> _YOUR GOAL_
Duplicate each of the items below line for line, leaving every character unchanged.

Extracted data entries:

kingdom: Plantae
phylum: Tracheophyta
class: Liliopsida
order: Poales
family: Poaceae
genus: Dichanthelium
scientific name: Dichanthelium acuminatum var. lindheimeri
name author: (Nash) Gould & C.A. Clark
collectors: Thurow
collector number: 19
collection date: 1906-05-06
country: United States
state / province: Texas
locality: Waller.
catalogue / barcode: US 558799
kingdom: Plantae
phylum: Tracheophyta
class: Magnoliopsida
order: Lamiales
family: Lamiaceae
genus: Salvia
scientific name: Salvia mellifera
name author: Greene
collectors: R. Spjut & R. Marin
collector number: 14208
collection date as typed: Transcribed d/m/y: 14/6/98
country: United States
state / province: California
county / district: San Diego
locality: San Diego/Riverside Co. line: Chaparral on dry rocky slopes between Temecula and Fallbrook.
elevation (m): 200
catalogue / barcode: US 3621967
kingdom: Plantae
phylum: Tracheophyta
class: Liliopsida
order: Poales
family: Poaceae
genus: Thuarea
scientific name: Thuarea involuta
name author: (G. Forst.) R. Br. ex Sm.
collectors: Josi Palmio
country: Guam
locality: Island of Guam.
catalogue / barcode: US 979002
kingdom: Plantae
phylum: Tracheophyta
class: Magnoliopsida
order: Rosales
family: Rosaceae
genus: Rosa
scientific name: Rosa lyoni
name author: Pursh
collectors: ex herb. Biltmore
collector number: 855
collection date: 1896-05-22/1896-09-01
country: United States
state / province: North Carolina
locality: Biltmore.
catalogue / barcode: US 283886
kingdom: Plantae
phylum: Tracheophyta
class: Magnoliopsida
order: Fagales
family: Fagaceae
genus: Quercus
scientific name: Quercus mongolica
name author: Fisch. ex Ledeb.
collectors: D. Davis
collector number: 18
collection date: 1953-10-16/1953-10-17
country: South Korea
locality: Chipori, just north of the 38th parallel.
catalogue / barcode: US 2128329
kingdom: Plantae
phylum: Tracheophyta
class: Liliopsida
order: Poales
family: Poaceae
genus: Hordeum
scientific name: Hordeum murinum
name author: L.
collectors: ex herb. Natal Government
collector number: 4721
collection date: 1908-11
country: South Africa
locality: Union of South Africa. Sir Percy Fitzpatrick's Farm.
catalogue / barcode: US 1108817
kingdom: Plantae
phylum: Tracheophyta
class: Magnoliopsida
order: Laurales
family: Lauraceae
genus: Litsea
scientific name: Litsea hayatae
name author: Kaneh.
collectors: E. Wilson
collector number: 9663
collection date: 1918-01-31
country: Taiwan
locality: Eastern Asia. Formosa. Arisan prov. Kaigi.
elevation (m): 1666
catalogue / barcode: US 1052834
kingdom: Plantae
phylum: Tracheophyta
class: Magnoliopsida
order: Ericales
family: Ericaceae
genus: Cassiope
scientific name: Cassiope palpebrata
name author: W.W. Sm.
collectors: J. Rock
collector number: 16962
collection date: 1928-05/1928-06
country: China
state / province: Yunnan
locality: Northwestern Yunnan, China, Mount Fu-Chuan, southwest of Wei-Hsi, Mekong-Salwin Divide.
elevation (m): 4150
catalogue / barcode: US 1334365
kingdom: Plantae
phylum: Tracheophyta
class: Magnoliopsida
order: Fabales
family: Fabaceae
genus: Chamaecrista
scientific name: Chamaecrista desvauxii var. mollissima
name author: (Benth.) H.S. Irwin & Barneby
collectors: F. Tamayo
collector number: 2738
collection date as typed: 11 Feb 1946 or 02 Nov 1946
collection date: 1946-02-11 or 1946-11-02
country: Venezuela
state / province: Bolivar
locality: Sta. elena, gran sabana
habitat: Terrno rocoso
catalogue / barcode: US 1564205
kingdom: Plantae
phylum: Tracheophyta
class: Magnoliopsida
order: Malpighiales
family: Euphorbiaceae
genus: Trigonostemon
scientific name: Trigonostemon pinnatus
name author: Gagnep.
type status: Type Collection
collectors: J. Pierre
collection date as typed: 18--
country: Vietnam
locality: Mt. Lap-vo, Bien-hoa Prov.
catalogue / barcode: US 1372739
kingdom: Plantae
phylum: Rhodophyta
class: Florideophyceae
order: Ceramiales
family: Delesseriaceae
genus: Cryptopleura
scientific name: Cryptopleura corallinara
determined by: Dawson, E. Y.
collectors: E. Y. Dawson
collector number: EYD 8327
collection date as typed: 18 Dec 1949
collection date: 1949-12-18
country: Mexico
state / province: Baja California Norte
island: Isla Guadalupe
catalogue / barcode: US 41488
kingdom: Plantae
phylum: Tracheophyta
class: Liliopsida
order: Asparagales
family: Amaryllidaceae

> _WORKED ANSWER_
kingdom: Plantae
phylum: Tracheophyta
class: Liliopsida
order: Poales
family: Poaceae
genus: Dichanthelium
scientific name: Dichanthelium acuminatum var. lindheimeri
name author: (Nash) Gould & C.A. Clark
collectors: Thurow
collector number: 19
collection date: 1906-05-06
country: United States
state / province: Texas
locality: Waller.
catalogue / barcode: US 558799
kingdom: Plantae
phylum: Tracheophyta
class: Magnoliopsida
order: Lamiales
family: Lamiaceae
genus: Salvia
scientific name: Salvia mellifera
name author: Greene
collectors: R. Spjut & R. Marin
collector number: 14208
collection date as typed: Transcribed d/m/y: 14/6/98
country: United States
state / province: California
county / district: San Diego
locality: San Diego/Riverside Co. line: Chaparral on dry rocky slopes between Temecula and Fallbrook.
elevation (m): 200
catalogue / barcode: US 3621967
kingdom: Plantae
phylum: Tracheophyta
class: Liliopsida
order: Poales
family: Poaceae
genus: Thuarea
scientific name: Thuarea involuta
name author: (G. Forst.) R. Br. ex Sm.
collectors: Josi Palmio
country: Guam
locality: Island of Guam.
catalogue / barcode: US 979002
kingdom: Plantae
phylum: Tracheophyta
class: Magnoliopsida
order: Rosales
family: Rosaceae
genus: Rosa
scientific name: Rosa lyoni
name author: Pursh
collectors: ex herb. Biltmore
collector number: 855
collection date: 1896-05-22/1896-09-01
country: United States
state / province: North Carolina
locality: Biltmore.
catalogue / barcode: US 283886
kingdom: Plantae
phylum: Tracheophyta
class: Magnoliopsida
order: Fagales
family: Fagaceae
genus: Quercus
scientific name: Quercus mongolica
name author: Fisch. ex Ledeb.
collectors: D. Davis
collector number: 18
collection date: 1953-10-16/1953-10-17
country: South Korea
locality: Chipori, just north of the 38th parallel.
catalogue / barcode: US 2128329
kingdom: Plantae
phylum: Tracheophyta
class: Liliopsida
order: Poales
family: Poaceae
genus: Hordeum
scientific name: Hordeum murinum
name author: L.
collectors: ex herb. Natal Government
collector number: 4721
collection date: 1908-11
country: South Africa
locality: Union of South Africa. Sir Percy Fitzpatrick's Farm.
catalogue / barcode: US 1108817
kingdom: Plantae
phylum: Tracheophyta
class: Magnoliopsida
order: Laurales
family: Lauraceae
genus: Litsea
scientific name: Litsea hayatae
name author: Kaneh.
collectors: E. Wilson
collector number: 9663
collection date: 1918-01-31
country: Taiwan
locality: Eastern Asia. Formosa. Arisan prov. Kaigi.
elevation (m): 1666
catalogue / barcode: US 1052834
kingdom: Plantae
phylum: Tracheophyta
class: Magnoliopsida
order: Ericales
family: Ericaceae
genus: Cassiope
scientific name: Cassiope palpebrata
name author: W.W. Sm.
collectors: J. Rock
collector number: 16962
collection date: 1928-05/1928-06
country: China
state / province: Yunnan
locality: Northwestern Yunnan, China, Mount Fu-Chuan, southwest of Wei-Hsi, Mekong-Salwin Divide.
elevation (m): 4150
catalogue / barcode: US 1334365
kingdom: Plantae
phylum: Tracheophyta
class: Magnoliopsida
order: Fabales
family: Fabaceae
genus: Chamaecrista
scientific name: Chamaecrista desvauxii var. mollissima
name author: (Benth.) H.S. Irwin & Barneby
collectors: F. Tamayo
collector number: 2738
collection date as typed: 11 Feb 1946 or 02 Nov 1946
collection date: 1946-02-11 or 1946-11-02
country: Venezuela
state / province: Bolivar
locality: Sta. elena, gran sabana
habitat: Terrno rocoso
catalogue / barcode: US 1564205
kingdom: Plantae
phylum: Tracheophyta
class: Magnoliopsida
order: Malpighiales
family: Euphorbiaceae
genus: Trigonostemon
scientific name: Trigonostemon pinnatus
name author: Gagnep.
type status: Type Collection
collectors: J. Pierre
collection date as typed: 18--
country: Vietnam
locality: Mt. Lap-vo, Bien-hoa Prov.
catalogue / barcode: US 1372739
kingdom: Plantae
phylum: Rhodophyta
class: Florideophyceae
order: Ceramiales
family: Delesseriaceae
genus: Cryptopleura
scientific name: Cryptopleura corallinara
determined by: Dawson, E. Y.
collectors: E. Y. Dawson
collector number: EYD 8327
collection date as typed: 18 Dec 1949
collection date: 1949-12-18
country: Mexico
state / province: Baja California Norte
island: Isla Guadalupe
catalogue / barcode: US 41488
kingdom: Plantae
phylum: Tracheophyta
class: Liliopsida
order: Asparagales
family: Amaryllidaceae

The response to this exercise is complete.